Task details
Exact copies of all entries are needed. Pictures are to be left out.

[Data under study — start]

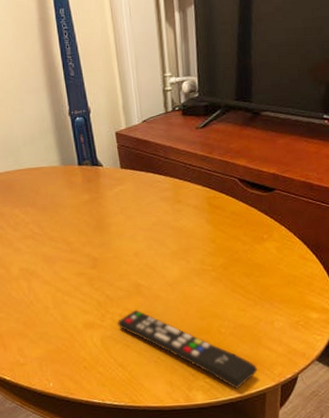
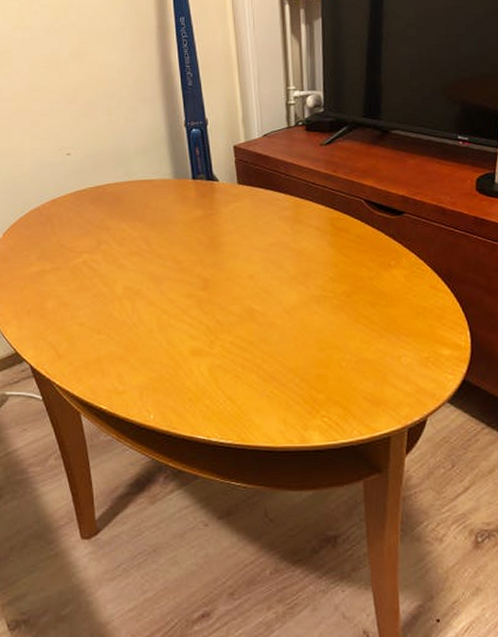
remote control: present [118,309,258,390] -> none [228,337,382,432]

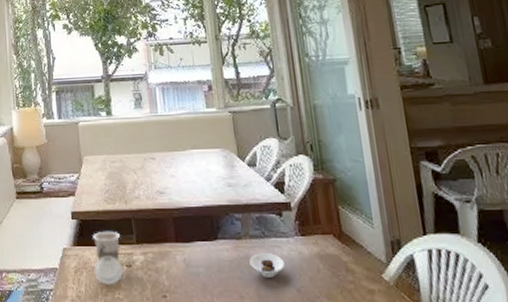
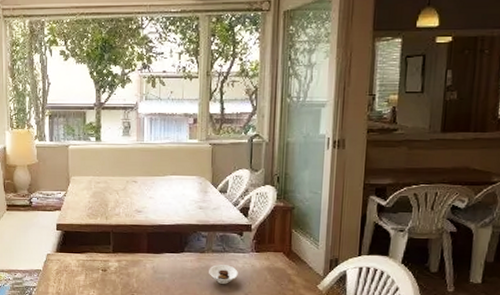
cup: present [93,231,124,285] -> none [73,241,99,285]

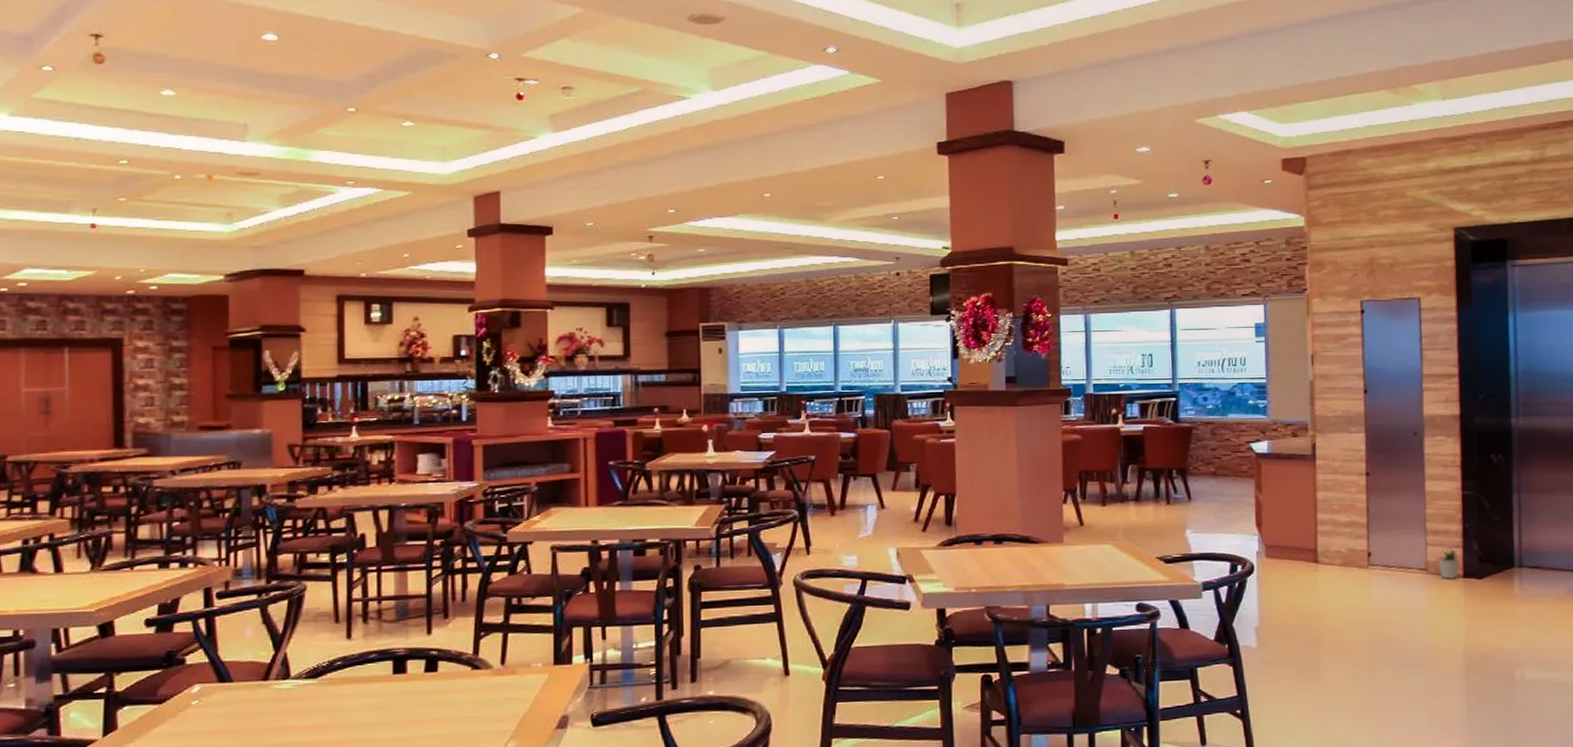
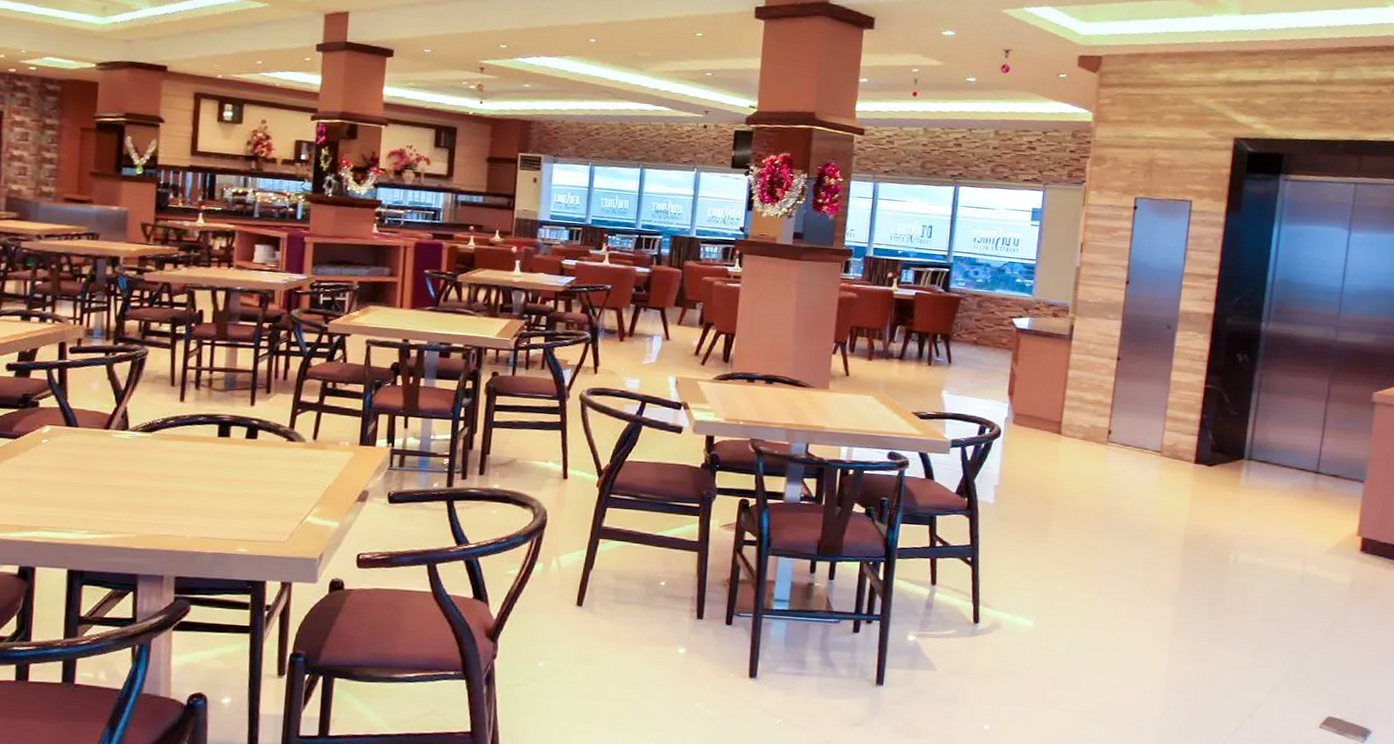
potted plant: present [1437,547,1460,579] -> none [1172,434,1193,464]

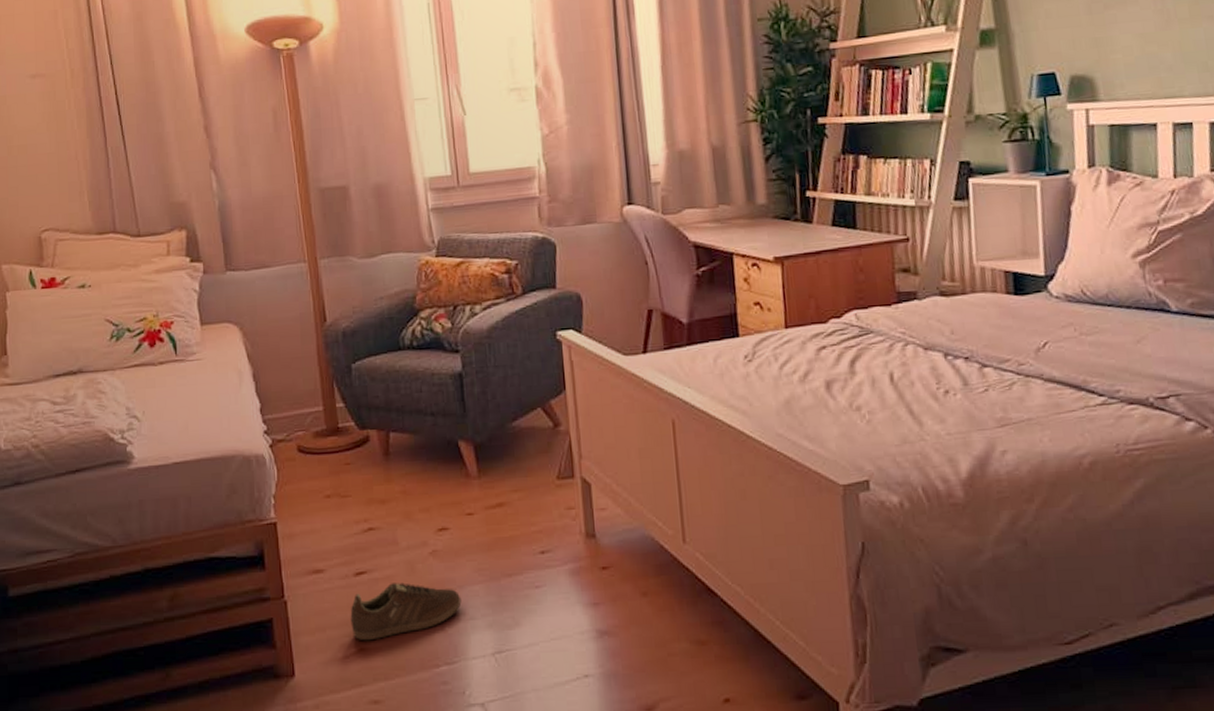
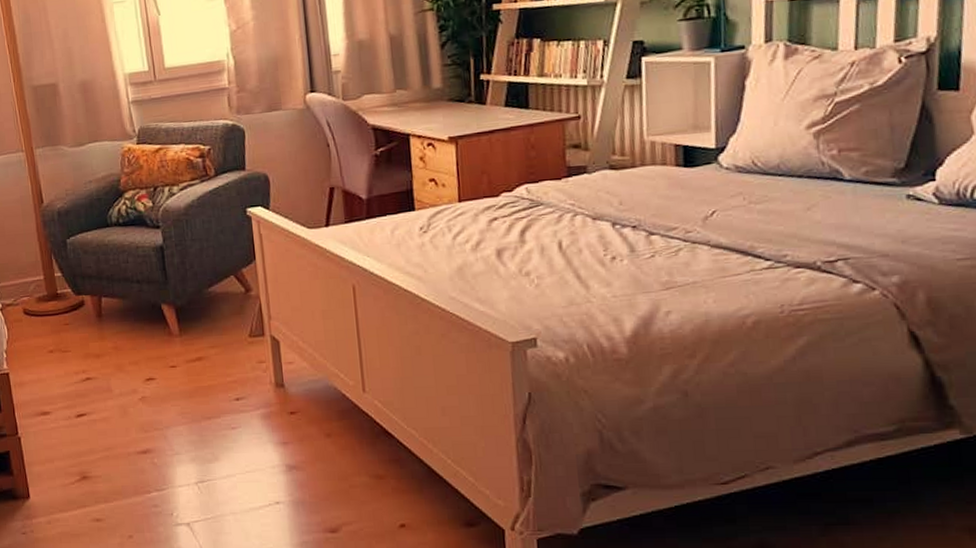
sneaker: present [350,582,462,641] -> none [73,423,168,471]

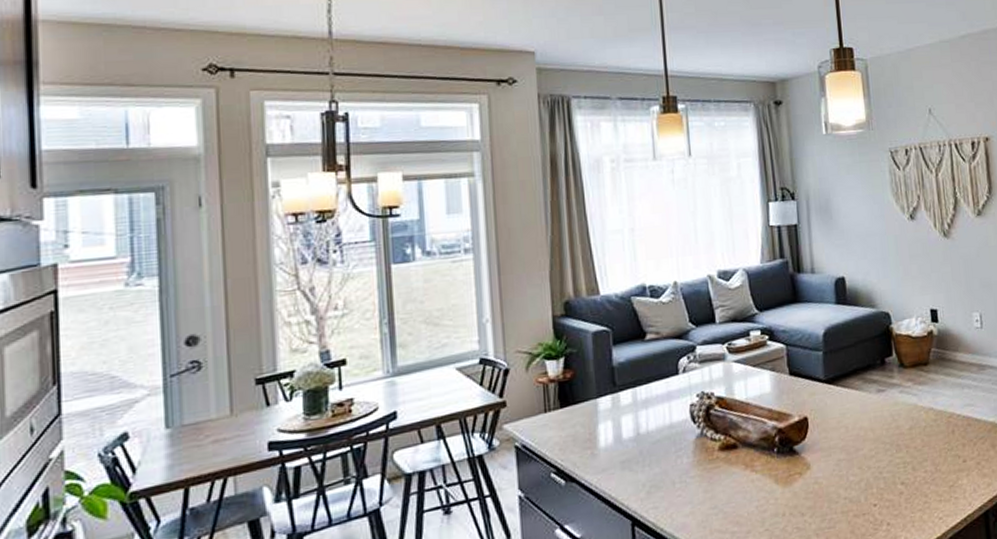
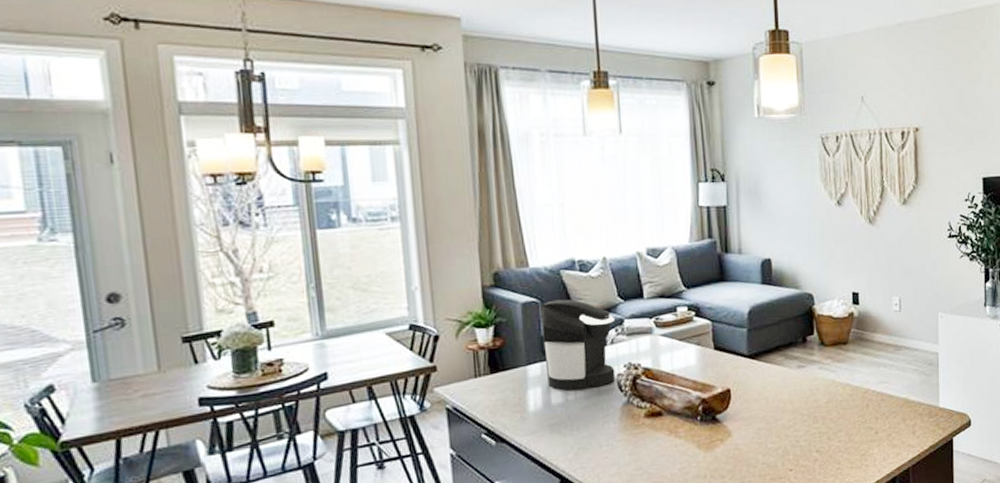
coffee maker: none [611,327,688,424] -> present [540,299,616,391]

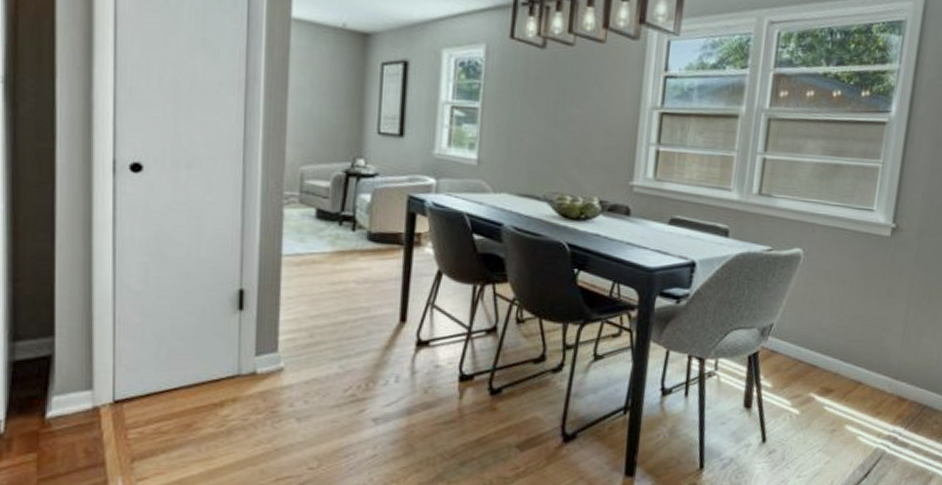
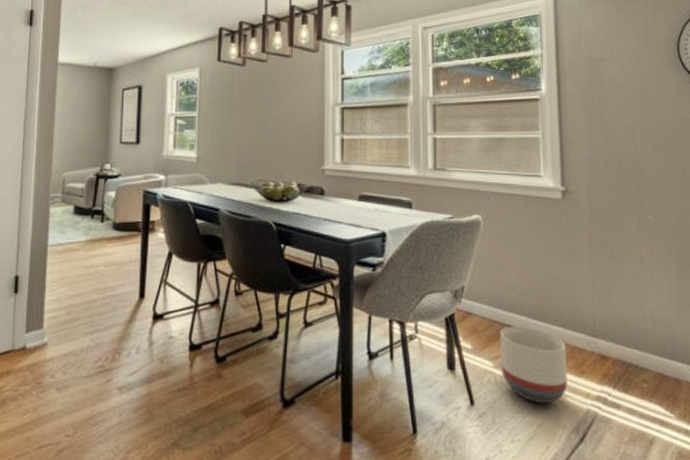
planter: none [798,366,867,442] -> present [499,326,568,404]

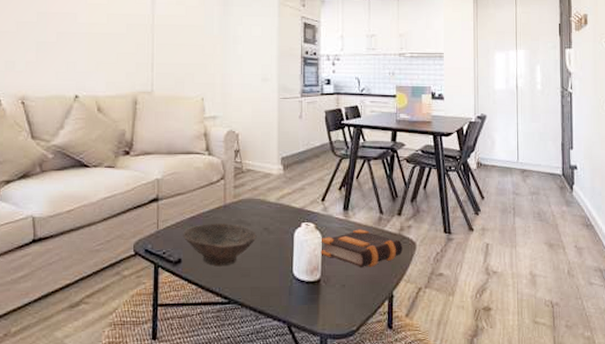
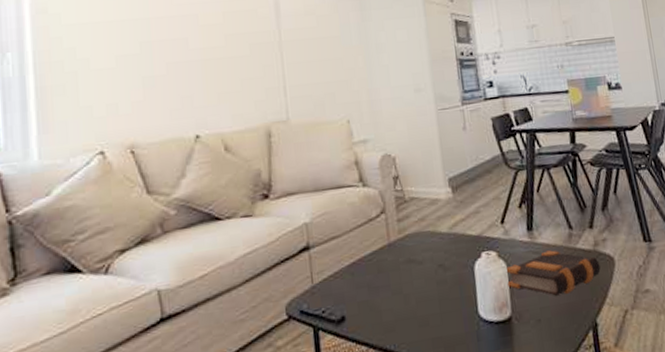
bowl: present [183,223,257,267] -> none [343,265,432,319]

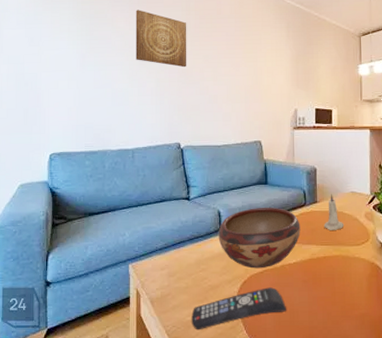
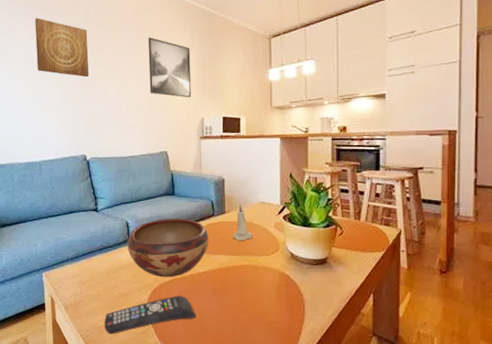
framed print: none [245,32,286,90] -> present [147,37,192,98]

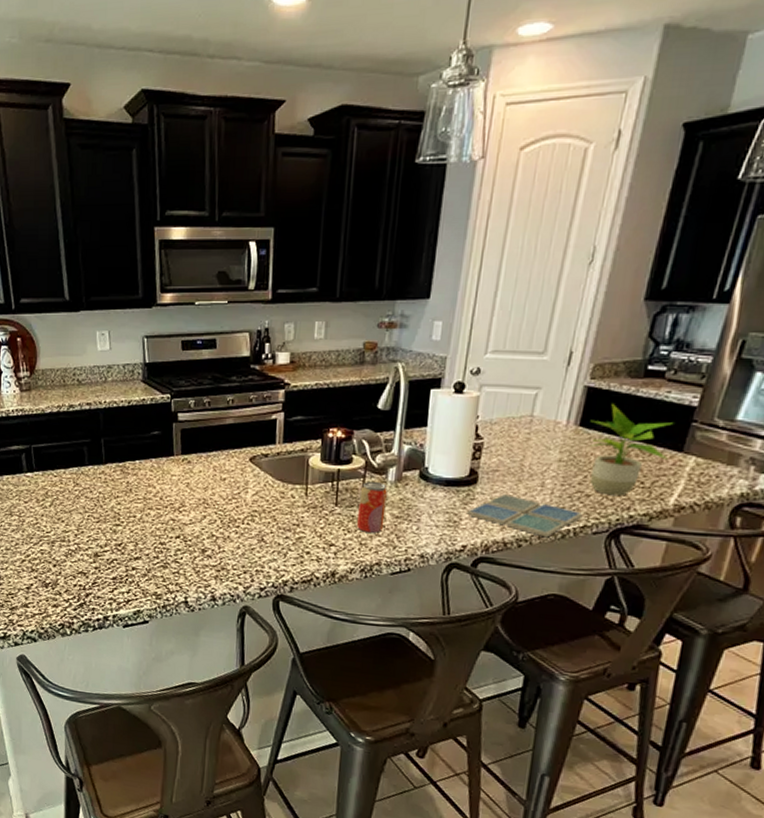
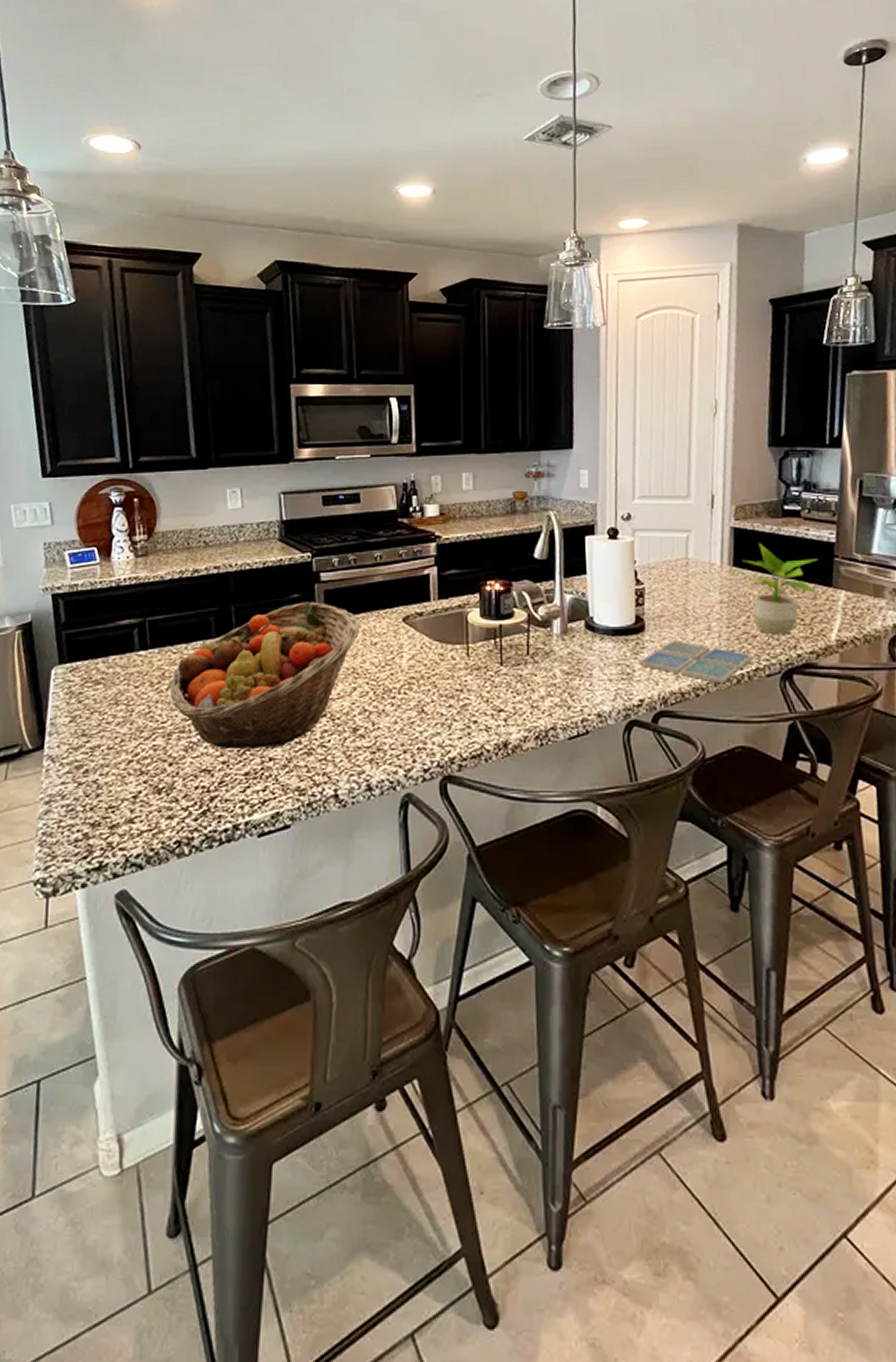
fruit basket: none [52,438,212,560] -> present [170,602,360,748]
beverage can: present [357,481,387,533] -> none [525,635,555,693]

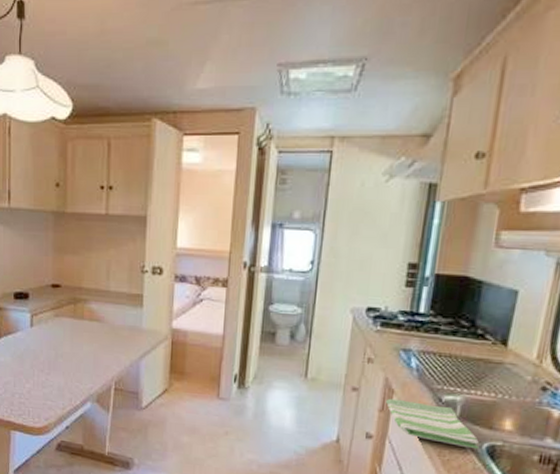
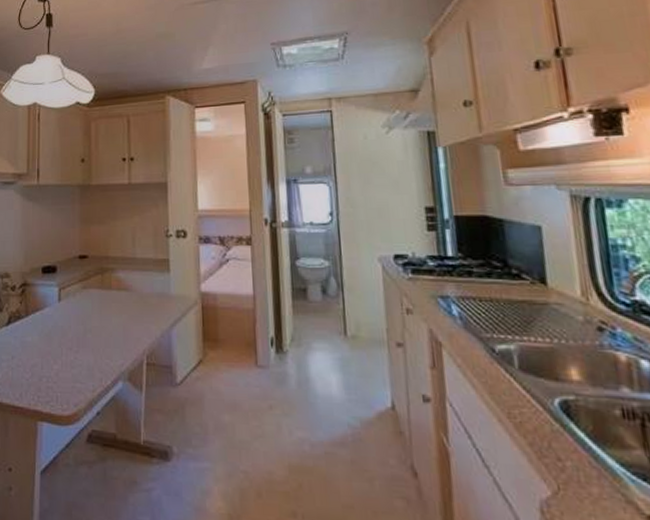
dish towel: present [386,398,480,449] -> none [436,352,551,407]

[Data under study — finish]

Written response
remote control: present [118,309,258,390] -> none [228,337,382,432]

cup: present [93,231,124,285] -> none [73,241,99,285]

potted plant: present [1437,547,1460,579] -> none [1172,434,1193,464]

sneaker: present [350,582,462,641] -> none [73,423,168,471]

coffee maker: none [611,327,688,424] -> present [540,299,616,391]

planter: none [798,366,867,442] -> present [499,326,568,404]

bowl: present [183,223,257,267] -> none [343,265,432,319]

framed print: none [245,32,286,90] -> present [147,37,192,98]

fruit basket: none [52,438,212,560] -> present [170,602,360,748]
beverage can: present [357,481,387,533] -> none [525,635,555,693]

dish towel: present [386,398,480,449] -> none [436,352,551,407]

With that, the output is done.